- [Work required]:
In the lines below, look for "workshop". Copy each line where it appears.

**** Record set ****

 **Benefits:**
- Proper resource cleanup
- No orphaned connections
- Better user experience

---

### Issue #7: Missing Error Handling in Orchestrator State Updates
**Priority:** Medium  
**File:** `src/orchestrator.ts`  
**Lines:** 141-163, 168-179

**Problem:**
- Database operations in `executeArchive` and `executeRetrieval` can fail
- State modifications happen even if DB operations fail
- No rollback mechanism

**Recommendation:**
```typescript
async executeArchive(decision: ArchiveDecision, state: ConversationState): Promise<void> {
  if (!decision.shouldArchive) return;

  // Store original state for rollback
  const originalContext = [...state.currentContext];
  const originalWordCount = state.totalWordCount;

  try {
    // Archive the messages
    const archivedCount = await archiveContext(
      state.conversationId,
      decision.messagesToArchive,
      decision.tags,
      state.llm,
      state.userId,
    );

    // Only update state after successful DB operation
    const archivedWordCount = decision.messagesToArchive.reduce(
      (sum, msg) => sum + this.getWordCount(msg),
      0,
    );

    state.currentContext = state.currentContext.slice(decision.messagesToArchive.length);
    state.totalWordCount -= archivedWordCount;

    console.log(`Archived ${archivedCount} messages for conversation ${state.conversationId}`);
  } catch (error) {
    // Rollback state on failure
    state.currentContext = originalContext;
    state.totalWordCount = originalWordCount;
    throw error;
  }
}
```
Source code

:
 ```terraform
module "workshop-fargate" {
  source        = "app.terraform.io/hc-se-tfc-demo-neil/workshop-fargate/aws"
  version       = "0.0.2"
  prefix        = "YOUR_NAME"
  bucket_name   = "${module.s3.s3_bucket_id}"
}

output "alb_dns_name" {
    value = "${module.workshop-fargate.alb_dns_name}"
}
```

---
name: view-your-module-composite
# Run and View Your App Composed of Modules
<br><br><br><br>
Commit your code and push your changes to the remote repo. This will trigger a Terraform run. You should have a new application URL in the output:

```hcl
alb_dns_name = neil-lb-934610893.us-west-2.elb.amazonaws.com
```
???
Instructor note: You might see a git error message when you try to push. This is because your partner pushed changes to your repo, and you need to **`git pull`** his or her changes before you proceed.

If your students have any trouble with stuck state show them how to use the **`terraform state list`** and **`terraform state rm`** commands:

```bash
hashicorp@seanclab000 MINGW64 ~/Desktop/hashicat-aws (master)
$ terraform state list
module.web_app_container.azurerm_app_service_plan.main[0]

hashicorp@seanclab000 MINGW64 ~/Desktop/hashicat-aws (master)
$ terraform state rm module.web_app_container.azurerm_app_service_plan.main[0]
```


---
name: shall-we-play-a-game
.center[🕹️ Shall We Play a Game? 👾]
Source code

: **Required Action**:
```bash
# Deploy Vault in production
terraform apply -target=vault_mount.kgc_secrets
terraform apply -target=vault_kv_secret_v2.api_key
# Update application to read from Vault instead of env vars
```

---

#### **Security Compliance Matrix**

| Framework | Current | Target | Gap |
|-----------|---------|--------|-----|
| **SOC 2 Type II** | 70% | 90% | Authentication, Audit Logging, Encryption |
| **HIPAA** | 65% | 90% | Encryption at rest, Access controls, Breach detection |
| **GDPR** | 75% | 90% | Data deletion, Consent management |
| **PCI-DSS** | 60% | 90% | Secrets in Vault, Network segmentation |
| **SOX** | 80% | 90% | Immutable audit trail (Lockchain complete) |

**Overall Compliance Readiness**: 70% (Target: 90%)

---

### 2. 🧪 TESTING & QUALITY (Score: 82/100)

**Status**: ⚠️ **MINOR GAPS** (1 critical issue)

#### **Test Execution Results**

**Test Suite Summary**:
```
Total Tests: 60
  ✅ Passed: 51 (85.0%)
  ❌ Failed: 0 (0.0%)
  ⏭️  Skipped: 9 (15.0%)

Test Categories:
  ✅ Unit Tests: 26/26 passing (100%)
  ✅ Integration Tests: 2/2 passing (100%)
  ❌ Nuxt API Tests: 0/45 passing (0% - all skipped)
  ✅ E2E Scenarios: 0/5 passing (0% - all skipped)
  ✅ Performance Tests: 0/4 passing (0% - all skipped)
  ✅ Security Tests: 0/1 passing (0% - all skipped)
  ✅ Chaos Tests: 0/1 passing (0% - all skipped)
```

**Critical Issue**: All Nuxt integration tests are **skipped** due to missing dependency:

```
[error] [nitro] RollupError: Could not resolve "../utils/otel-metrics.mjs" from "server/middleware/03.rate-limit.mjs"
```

****
**** Record set ****

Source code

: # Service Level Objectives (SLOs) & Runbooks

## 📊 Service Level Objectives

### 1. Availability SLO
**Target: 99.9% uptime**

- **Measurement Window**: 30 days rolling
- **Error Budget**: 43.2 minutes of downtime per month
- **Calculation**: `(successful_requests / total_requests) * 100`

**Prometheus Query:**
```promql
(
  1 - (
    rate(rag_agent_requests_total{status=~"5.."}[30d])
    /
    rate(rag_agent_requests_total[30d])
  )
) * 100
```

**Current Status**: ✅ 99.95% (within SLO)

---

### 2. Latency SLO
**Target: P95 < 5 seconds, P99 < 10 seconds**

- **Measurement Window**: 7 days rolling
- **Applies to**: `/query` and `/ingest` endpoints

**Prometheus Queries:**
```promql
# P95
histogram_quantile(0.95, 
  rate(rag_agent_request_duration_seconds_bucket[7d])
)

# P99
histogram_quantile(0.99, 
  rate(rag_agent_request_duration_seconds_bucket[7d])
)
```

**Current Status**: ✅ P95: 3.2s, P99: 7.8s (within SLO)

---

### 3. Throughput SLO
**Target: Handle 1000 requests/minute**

****

- [Final answer]:
module "workshop-fargate" {
  source        = "app.terraform.io/hc-se-tfc-demo-neil/workshop-fargate/aws"
    value = "${module.workshop-fargate.alb_dns_name}"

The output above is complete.